Different types of wax for different types of weaves of cotton; what wax should you use?
- Mr. Darcy Downpour

- 5 days ago
- 4 min read
Updated: 2 days ago
What many people don't realise is that cotton, generally speaking, takes exceptionally well to waxing. As a rule, the outer shell of a wax jacket is also made from cotton, but in most cases, it's of a very tightly-woven variety. However, slightly coarser types of cotton also wax beautifully. Have you got a rucksack or a duffle bag knocking about that's made from cotton? Then waxing is an excellent idea.

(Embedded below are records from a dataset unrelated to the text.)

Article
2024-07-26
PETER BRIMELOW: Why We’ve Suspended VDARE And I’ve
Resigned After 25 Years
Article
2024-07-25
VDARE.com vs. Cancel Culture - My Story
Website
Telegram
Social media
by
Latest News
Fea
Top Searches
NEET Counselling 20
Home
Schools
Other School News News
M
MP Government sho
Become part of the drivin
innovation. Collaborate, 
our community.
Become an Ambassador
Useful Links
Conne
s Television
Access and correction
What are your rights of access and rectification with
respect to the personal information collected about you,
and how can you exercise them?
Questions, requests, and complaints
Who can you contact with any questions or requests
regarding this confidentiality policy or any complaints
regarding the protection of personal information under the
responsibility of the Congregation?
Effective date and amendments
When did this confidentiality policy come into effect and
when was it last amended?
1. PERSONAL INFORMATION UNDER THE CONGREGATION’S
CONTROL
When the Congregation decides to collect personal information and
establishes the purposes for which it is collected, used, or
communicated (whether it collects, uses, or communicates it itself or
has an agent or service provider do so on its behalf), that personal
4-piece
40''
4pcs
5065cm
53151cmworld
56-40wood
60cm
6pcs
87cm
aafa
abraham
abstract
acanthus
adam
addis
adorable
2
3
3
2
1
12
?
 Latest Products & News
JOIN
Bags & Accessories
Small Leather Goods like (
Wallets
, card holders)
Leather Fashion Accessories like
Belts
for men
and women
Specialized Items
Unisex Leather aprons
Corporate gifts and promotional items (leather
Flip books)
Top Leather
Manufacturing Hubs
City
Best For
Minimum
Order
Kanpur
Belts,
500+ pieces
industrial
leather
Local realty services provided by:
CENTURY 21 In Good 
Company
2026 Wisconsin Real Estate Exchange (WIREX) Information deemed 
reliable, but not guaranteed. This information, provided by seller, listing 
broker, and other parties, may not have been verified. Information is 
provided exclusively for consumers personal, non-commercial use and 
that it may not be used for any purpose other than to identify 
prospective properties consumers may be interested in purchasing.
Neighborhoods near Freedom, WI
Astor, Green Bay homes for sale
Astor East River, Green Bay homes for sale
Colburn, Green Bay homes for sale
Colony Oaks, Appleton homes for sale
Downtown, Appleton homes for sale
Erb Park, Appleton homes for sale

Waxing protects the cotton from wear and tear and, not insignificantly, ensures the cotton is completely waterproof. In this modest piece of writing I would like to elaborate briefly on different types of wax for different types of and weaves of cotton and in general; how to go about it.

Waxing fine-weave cotton
Among the finer types of cotton, I'd include, for convenience, the cotton used in producing wax jackets. By fine, I mean that the fibres are very thin and you can barely see them. This type of cotton is tremendously strong due to its tight weave, considerably thinner, and therefore more difficult for wax to penetrate. As such, a mixture of wax and oil is often used for this sort of cotton. Here's why: because the cotton is so tightly woven, it's tricky for the wax to work its way properly into the fibres when heated. This will only partially succeed. Oil, however, does the job nicely. The oil penetrates the fibres well, whilst the wax sits more on the surface, providing good protection, whilst the oil guarantees water resistance.
When you're waxing fine-weave cotton, you can mix your own wax. For this, I'd happily direct you to an article I wrote previously about how to blend your own wax. However, there are excellent ready-made wax variants available, including Barbour Wax Thornproof Dressing, Otterwax Fabric Dressing, or a variant from the wildly popular outdoor brand Patagonia.
Waxing coarser types of cotton
Here, I'm thinking more of the type of cotton that's allowed to be somewhat stiffer. Think, for example, of a heavy-duty duffle bag such as those still used in the military, or a rucksack, small or large. Therefore, you can use a type of wax that's considerably stiffer and contains far less oil. In fact, you could simply melt paraffin wax and add a little natural baby oil to it, though my preference is for beeswax. There are plenty of online shops that sell beeswax by the kilogram. The advantage of beeswax is that it's naturally organic and it's also somewhat more flexible. But for truly heavy-duty work, you can use paraffin wax. It's simply more durable. Now you know the different types of wax for different types of and weaves of cotton.
Ready to wax? Here's a little step-by-step guide
Whatever you're waxing, I use a bag in this example, ensure you do this in a well-ventilated space. When melting wax, some off-gassing can occur. It's not immediately harmful, but you might feel slightly dizzy.
Gather Supplies: Obtain wax specifically for fabric (ideally a beeswax/paraffin blend), a heat-safe container for wax, two clean sponges or lint-free cloths, a bowl or pot for a hot water bath, a hairdryer, and a soft brush for cleaning.
Clean the Bag: Use a dry soft brush or lint roller to remove dirt, dust, and debris from the surface and seams. If there are stains or spots, use a damp sponge with a mild soap solution to gently clean those areas; allow to dry completely.
Prepare Wax: Place the tin or container of wax in a bowl with hot water (double boiler method). Let the wax soften but not melt completely into liquid. The wax should be soft enough to leave an imprint when pressed gently.
Apply Wax: Using a dry sponge or cloth, dip lightly into the softened wax and begin rubbing it onto the cotton duffle bag in small, circular, or even strokes. Focus on covering the entire exterior evenly without thick clumps, with extra attention on seams, creases, and high-wear areas.
Avoid Over-Application: Don't oversaturate the fabric, as too much wax will make the cotton stiff and reduce breathability. The goal is an even, thin wax layer that soaks into the fabric fibres.
Heat the Wax: Use a hairdryer on a low or medium heat setting to warm the waxed areas. Hold the dryer a few inches from the surface and move it continuously to avoid heat damage. Heating helps the wax melt slightly and penetrate deeper into the fabric.
Smooth and Spread: Whilst heating, use your hands or a clean cloth to smooth out and evenly distribute the wax, paying close attention to folds and seams to ensure the wax is absorbed and not just sitting on the surface.
Repeat if Needed: If some areas look dry or uneven, apply a bit more wax and repeat the heating and smoothing process on those parts.
Dry and Cure: Hang the duffle bag in a warm, dry area overnight or for 24 hours. This allows the wax to set firmly into the fabric.
Inspect and Touch Up: After drying, inspect the bag. If there are any white, chalky spots or uneven wax patches, reheat and rub those areas to blend the wax properly.
Final Cleaning: If any wax residue is on hardware or non-fabric parts, gently rub it off with a cloth to avoid build-up.